We know that others in the IIS community have testing strategies as well. One IIS developed by a public health agency and in use in nearly 20 jurisdictions has an elaborate Excel spreadsheet that can be used to generate test data for import into the IIS. Because the test data can be repeatedly modified and reloaded this provides some reasonable support for re-testing the rules when they change. Likely other IIS vendors have similar proprietary tools to support testing as well.

The American Immunization Registry Association (AIRA) also has a long tradition of thinking about issues related to immunization algorithm testing and has had several programs over the years to assess IIS adherence to ACIP clinical guidelines with a particular interest in promoting more uniformity in IIS performance across the country. This effort started with a small project to develop a tool to compare IIS algorithm results which grew out of an open source immunization algorithm project at Texas Children's Hospital. The test tool initially compared results from one or more IIS against the expected result that a user might indicate.

Around the same time, AIRA, CDC and the National Institute of Standards and Technology (NIST) began a project to create a more generic test tool called the Forecasting for Immunization Test Suite (FITS) that allows anyone to enter or import (in CDC CDSi test case format) test cases into the tool and execute the test cases against a CDS service.
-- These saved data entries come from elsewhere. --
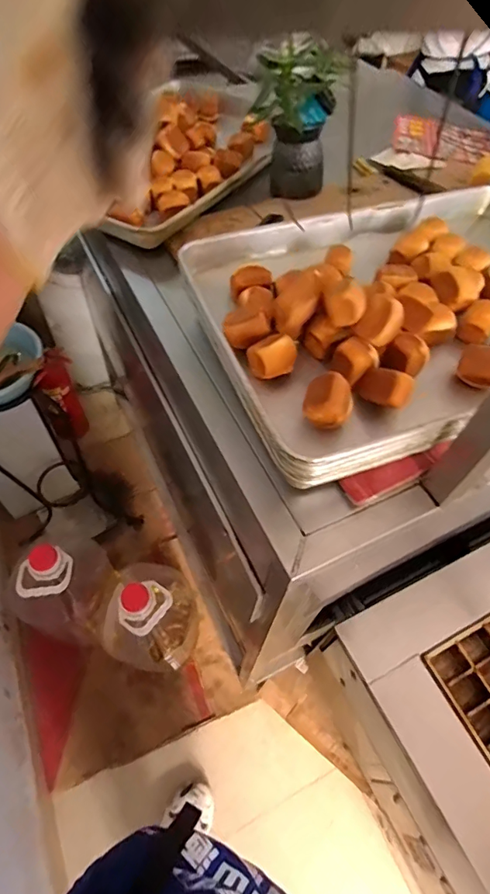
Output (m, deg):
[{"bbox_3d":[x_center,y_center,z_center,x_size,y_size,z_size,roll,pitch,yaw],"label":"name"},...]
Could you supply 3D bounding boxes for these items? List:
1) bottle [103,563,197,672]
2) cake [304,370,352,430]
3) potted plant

The user has the ability to point the test tool at a valid service end-point and can address any one of a half-dozen types of services, including HLN's ICE and other CDS systems popular in the IIS community.
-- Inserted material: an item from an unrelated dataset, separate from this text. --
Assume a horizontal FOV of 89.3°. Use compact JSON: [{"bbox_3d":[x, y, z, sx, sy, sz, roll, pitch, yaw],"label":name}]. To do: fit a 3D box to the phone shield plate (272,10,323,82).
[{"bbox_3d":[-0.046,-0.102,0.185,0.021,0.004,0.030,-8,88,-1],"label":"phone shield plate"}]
But AIRA has not stopped there. It has begun a program to test and eventually validate the compliance of IIS with the CDC CDSi Logic Specification as part of its broader measurement and improvement strategy. AIRA has developed an Aggregate Analysis Reporting Tool (AART) which incorporates FITS and uses its ability to generate an HL7 version 2 query, the type required by IIS to support Meaningful Use, and interpret the immunization recommendations and forecast returned by the IIS in the response. While not all IIS are capable of this functionality, and there may be some limitations due to limitations in the HL7 query/response specification itself, this is an attempt to introduce some standardization into how at least IIS immunization CDS can be tested, based on a more generic tool that can be used by any system that uses one of the supported CDS services.
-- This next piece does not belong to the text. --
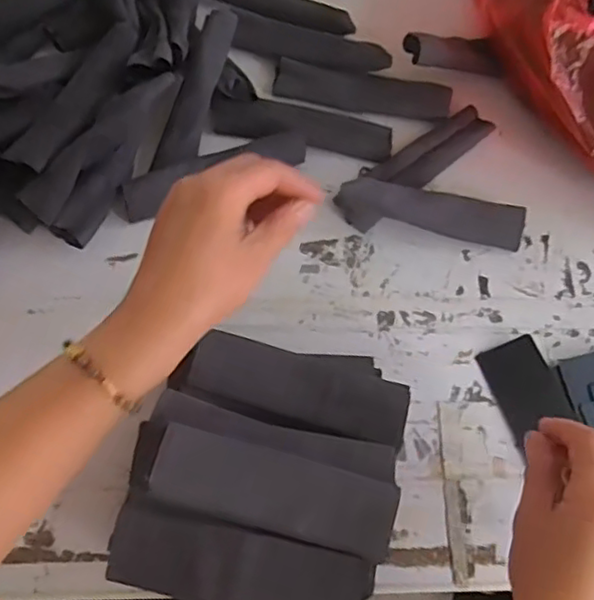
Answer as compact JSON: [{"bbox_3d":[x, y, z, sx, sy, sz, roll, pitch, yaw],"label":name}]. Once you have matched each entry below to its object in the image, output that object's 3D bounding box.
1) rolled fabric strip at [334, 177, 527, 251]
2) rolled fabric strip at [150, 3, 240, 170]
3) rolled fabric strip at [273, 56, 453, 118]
[{"bbox_3d":[0.106,-0.067,0.509,0.146,0.040,0.031,6,72,0],"label":"rolled fabric strip"},{"bbox_3d":[-0.081,-0.174,0.530,0.032,0.016,0.139,19,85,4],"label":"rolled fabric strip"},{"bbox_3d":[0.057,-0.183,0.554,0.149,0.013,0.027,12,72,2],"label":"rolled fabric strip"}]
There is one additional effort worth mentioning. The Agency for Healthcare Research and Quality (AHRQ) is funding a project called CDS Connect. The goal of the project is to "demonstrate how evidence-based care can be more rapidly incorporated into clinical practice through interoperable decision support." Part of the focus is on promoting the use of techniques for CDS rule authoring that promotes interoperability, like HL7's Clinical Quality Language (CQL), and providing a mechanism to distribute CDS artifacts for re-use through an online repository (our ICE knowledge artifacts are in this repository now). But another part of the project centers around the development of an open source authoring tool that can be used to create and test CQL artifacts. While the tool does have limitations as it is in its early stages of development it may prove to be a useful resource for CQL-relevant CDS projects.

Conclusion

Folks are tired of hearing this, but in many ways it does come down to standards. Test tools like the ones described in this article can be generalized to work with different CDS artifacts within the same domain, or even different domains. But for that to work, the artifacts need to be expressed in a portable, standards-based language like CQL, and that language must be robust and feature-rich enough to allow the expression of both simple and complex rules. Emerging standards, like Object Management Group's (OMG) Decision Model and Notification (DMN) specification and shareable clinical pathways, and the tools that support it, provide another potential standard around which more uniformity and portability of CDS artifacts might be organized. But it will take more than that; the articulation of test cases themselves also needs to be standardized so that they, too, can be portable across systems and domains.